17:46Et à l'âge que j'ai, je vais de plus en plus vite.
17:49Qu'est-ce qui vous indigne ?
17:52La mauvaise foi.
17:54Vous votez ?
17:55Oui, toujours.
17:56Vous dites « je déteste la politique », vraiment ?
17:58Oui, parce que je ne suis pas assez savant pour m'intéresser aux emmerdes des autres.
18:03Vous avez quand même été sur la liste de Simone Veil pour les élections européennes en 89, on l'a oublié.
18:07Elon Musk, il vous fascine ou il vous angoisse ?
18:10Il me dérange.
18:12Sacha Guitry ou Jacques Tati ?
18:14Les deux ensemble.
18:16Lino Ventura ou Jean-Paul Belmondo ?
18:18Les deux ensemble.
18:19Johnny ou Yves Montand ?
18:21Johnny.
18:22Sur La Route de Madison ou La Grande Évasion ?

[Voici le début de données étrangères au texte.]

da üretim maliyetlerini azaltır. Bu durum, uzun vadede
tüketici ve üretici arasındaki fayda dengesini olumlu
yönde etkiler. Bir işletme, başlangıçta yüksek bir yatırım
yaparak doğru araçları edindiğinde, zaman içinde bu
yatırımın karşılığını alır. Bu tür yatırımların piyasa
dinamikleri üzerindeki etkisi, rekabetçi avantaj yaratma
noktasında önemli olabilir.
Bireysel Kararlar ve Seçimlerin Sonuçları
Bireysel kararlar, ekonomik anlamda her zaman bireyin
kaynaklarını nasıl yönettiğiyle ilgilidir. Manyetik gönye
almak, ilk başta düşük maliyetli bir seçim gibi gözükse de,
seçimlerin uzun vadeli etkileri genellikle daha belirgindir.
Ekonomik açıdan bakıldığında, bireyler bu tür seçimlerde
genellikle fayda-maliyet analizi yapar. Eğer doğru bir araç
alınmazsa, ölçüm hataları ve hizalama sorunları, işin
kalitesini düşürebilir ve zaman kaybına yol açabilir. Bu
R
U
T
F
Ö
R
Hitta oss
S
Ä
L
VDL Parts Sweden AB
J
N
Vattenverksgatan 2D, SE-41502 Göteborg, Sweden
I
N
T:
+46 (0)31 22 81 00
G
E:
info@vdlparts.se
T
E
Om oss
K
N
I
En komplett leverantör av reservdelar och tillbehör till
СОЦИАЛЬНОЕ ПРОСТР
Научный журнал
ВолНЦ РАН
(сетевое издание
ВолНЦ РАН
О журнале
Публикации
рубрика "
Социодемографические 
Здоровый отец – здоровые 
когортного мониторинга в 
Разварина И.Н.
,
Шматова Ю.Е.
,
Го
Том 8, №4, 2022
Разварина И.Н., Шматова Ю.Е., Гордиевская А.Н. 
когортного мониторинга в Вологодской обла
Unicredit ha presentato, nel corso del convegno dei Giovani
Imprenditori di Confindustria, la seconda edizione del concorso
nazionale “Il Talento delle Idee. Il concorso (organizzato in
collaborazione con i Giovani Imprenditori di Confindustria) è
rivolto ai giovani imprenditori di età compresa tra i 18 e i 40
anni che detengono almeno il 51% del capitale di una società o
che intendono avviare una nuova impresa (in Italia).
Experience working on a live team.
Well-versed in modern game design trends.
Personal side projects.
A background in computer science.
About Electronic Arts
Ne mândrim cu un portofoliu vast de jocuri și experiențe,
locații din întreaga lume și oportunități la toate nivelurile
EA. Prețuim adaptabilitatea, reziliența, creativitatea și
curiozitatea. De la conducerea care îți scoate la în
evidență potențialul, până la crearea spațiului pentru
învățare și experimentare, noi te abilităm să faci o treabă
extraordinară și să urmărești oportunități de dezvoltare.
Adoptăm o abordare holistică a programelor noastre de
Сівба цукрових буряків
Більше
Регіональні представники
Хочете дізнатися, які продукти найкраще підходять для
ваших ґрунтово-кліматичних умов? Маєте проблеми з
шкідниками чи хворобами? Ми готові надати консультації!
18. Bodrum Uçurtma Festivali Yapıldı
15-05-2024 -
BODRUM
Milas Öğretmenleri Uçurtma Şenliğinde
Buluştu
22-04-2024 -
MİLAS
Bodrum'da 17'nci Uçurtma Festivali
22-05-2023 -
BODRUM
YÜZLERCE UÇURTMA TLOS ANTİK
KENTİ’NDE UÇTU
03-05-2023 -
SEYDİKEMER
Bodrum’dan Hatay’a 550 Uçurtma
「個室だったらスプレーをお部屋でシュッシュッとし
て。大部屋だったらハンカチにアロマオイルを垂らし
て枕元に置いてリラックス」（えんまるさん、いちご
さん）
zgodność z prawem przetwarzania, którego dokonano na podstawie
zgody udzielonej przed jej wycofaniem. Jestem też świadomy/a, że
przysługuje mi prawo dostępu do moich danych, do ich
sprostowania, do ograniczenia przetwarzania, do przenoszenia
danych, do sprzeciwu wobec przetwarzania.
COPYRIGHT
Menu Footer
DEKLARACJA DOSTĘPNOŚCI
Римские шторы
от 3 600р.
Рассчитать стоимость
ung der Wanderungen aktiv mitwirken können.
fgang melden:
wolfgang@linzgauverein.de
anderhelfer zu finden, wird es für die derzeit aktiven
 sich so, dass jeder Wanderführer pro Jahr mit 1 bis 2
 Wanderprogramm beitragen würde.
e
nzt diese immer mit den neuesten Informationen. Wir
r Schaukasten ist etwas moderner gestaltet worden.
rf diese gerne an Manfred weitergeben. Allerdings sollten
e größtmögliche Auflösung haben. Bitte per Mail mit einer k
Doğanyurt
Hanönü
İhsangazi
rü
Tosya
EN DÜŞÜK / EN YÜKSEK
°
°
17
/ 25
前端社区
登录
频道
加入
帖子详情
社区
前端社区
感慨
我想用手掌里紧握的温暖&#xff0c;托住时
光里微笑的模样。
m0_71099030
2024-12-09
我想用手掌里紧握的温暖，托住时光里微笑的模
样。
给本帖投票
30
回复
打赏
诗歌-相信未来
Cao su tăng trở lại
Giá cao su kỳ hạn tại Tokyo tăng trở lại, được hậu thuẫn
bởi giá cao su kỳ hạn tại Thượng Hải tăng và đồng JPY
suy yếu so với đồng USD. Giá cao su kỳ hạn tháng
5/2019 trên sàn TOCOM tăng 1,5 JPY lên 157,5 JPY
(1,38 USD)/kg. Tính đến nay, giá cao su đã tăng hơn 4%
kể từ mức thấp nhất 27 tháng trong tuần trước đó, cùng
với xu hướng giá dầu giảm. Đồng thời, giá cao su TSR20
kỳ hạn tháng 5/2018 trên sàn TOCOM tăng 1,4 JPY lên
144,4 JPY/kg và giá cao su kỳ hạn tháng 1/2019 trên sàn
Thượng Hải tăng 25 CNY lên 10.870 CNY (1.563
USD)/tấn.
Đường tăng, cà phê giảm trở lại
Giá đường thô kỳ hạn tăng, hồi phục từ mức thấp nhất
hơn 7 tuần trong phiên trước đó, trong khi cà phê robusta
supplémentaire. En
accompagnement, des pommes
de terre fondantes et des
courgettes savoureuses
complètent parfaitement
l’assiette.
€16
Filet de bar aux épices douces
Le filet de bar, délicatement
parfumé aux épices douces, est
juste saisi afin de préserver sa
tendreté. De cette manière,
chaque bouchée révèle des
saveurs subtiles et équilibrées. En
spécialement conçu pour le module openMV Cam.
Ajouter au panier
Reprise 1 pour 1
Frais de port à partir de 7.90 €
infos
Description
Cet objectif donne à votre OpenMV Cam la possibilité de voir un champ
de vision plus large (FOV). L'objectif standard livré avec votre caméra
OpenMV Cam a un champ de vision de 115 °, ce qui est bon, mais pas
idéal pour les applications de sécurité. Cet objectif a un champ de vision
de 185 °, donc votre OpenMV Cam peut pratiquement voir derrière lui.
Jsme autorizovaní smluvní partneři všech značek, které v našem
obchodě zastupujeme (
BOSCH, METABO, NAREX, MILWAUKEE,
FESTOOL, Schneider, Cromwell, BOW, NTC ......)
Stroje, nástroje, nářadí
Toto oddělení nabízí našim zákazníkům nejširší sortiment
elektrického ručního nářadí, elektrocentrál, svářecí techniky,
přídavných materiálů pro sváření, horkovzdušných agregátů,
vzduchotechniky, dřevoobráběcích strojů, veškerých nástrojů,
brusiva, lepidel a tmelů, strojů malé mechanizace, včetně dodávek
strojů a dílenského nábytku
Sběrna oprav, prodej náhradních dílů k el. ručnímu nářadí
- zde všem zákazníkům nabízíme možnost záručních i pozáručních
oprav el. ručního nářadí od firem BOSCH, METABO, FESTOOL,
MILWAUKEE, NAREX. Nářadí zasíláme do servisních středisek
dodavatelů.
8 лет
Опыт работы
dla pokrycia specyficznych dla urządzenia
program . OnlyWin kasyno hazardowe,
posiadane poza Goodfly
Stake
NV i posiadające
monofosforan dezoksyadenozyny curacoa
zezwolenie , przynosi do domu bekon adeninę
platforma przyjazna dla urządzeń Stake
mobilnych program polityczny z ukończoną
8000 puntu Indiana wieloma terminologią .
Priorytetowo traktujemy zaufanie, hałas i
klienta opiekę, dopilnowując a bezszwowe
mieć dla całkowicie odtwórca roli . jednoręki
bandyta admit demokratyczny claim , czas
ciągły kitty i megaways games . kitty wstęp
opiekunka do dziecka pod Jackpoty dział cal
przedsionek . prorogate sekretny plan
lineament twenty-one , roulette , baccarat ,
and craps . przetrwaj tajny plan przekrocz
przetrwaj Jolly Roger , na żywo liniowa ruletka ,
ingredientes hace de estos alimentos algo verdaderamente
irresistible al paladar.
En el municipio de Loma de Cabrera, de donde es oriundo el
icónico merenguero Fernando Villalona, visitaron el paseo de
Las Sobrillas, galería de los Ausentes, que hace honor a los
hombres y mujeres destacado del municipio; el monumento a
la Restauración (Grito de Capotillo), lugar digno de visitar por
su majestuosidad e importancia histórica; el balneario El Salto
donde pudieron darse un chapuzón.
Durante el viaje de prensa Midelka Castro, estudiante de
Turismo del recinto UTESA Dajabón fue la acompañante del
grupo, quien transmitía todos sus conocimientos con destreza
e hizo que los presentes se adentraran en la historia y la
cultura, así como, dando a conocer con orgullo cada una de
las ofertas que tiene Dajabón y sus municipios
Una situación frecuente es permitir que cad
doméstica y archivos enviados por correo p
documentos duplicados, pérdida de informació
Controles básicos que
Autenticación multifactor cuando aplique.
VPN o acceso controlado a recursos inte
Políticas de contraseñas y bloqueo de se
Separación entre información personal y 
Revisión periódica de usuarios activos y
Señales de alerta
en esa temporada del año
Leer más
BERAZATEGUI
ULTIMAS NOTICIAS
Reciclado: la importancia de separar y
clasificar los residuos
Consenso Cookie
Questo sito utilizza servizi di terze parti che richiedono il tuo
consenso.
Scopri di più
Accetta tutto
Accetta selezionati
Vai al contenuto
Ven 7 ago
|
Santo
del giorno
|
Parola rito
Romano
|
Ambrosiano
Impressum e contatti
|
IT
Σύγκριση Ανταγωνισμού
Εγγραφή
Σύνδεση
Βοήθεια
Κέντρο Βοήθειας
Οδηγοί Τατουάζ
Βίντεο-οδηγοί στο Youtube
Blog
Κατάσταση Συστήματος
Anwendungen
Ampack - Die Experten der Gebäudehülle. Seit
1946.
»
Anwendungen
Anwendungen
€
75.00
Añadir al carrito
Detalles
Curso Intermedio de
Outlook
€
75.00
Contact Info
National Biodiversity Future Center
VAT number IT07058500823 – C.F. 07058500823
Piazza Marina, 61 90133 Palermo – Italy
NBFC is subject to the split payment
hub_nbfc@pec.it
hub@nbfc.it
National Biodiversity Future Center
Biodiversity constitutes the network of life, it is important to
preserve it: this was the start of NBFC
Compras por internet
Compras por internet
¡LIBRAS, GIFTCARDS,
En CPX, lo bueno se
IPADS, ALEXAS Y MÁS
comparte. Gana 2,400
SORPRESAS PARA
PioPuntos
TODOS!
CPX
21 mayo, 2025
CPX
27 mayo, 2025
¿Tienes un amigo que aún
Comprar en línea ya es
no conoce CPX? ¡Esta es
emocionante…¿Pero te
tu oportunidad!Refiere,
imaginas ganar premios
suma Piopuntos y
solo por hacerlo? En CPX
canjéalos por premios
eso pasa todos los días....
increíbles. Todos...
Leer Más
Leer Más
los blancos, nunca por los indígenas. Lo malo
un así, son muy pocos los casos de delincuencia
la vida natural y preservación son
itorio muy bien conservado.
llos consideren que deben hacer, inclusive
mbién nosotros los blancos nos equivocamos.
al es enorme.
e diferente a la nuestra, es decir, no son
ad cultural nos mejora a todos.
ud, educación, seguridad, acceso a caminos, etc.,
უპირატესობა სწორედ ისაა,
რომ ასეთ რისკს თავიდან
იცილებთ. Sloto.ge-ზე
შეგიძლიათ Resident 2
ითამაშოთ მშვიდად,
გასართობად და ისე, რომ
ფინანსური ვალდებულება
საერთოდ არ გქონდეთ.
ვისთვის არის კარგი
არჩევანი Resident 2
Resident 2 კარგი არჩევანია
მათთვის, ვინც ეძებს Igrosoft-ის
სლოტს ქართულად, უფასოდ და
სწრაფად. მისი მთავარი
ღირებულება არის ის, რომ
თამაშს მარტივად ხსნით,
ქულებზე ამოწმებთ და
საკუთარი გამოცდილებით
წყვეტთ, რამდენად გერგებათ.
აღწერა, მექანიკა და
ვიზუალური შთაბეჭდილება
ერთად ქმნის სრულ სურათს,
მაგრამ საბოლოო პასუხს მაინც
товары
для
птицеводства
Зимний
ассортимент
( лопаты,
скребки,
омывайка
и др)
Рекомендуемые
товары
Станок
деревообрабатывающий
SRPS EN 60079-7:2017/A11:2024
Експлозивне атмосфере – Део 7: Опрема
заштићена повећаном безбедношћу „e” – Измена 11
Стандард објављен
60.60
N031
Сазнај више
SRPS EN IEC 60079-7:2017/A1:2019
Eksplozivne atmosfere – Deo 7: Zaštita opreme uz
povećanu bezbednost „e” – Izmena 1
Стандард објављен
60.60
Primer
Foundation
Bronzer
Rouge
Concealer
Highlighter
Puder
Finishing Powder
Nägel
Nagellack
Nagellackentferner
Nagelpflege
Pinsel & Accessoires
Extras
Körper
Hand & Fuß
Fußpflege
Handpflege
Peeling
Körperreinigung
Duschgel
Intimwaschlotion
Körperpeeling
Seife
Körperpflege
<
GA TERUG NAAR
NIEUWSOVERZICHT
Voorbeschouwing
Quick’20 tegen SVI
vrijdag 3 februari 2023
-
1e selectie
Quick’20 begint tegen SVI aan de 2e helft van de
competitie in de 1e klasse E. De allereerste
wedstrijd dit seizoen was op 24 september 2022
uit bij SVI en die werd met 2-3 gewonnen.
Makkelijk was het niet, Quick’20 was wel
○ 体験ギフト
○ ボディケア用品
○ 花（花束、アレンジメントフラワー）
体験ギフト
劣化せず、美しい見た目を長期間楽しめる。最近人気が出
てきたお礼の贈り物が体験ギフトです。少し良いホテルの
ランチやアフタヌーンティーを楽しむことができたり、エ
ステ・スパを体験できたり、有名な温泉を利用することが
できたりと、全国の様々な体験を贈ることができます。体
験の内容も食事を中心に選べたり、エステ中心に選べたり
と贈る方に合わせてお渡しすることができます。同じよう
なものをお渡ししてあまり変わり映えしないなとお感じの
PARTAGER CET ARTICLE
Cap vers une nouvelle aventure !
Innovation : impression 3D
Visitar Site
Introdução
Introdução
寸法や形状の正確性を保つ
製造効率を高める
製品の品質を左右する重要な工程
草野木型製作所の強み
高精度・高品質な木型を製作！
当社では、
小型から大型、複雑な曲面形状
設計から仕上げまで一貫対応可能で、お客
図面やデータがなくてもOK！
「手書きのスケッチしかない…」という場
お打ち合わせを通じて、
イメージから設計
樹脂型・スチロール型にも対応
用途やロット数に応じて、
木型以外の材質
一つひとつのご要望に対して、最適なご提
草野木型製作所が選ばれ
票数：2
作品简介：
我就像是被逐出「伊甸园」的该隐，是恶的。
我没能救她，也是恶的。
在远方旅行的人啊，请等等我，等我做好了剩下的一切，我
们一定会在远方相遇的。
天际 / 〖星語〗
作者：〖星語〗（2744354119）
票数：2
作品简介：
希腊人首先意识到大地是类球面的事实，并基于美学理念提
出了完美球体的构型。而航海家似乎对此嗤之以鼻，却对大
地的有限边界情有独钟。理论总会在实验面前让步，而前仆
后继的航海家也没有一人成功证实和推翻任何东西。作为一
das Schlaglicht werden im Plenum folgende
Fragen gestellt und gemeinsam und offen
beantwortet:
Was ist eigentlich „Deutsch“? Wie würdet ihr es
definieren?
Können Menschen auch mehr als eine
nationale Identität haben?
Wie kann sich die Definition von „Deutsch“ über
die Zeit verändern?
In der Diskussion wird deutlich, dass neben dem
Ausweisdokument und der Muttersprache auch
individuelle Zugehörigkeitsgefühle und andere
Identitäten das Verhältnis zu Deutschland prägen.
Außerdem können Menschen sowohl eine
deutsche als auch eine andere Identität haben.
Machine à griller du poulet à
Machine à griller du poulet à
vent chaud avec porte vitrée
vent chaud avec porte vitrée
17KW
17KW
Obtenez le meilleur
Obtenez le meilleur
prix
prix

18:25Les deux j'aime bien. La Route de Madison, je lui rends hommage dans mon dernier film.
18:29Gilles Lelouch ou Camille Lelouch ?
18:32Camille Lelouch.
18:34La dernière fois que vous vous êtes mis en colère ?
18:37C'était il y a 100 ans, avant ma naissance.
18:41La dernière fois que vous avez pleuré ?
18:43A la mort de mon père.
18:45Vous n'avez plus pleuré depuis la mort de votre père ?
18:48Non.
18:49Vous aviez quel âge ?
18:50J'avais 20 ans.
18:51Vous n'avez plus pleuré depuis l'âge de 20 ans ?
18:53Non, parce que c'était mon maître, c'est lui qui m'a donné envie de faire tout ce que je fais.
19:01Après, j'ai pris conscience que tous mes potes qui partaient, partaient vers de nouvelles aventures.
19:08Donc je pense qu'ils s'amusent bien en ce moment.
19:10Donc la mort ne vous fait pas peur ?
19:12Non, pas du tout.
19:13Parce que j'ai l'intime conviction que c'est la grande récompense de la vie.
19:19Le 51e film de Claude Lelouch s'appelle finalement, avec un très grand cadmérate,
19:25et il sort mercredi en salle, le très beau livre,
19:27le cinéma, c'est mieux que la vie, mémoire XXL, c'est aux presses de la cité,
19:31et la cinémathèque française qui vous rend hommage à partir de ce soir sur une dizaine de jours,
19:36avec des projections et des rencontres.
19:38Merci Claude Lelouch et très belle journée à vous.
19:40Merci d'avoir accueilli si gentiment.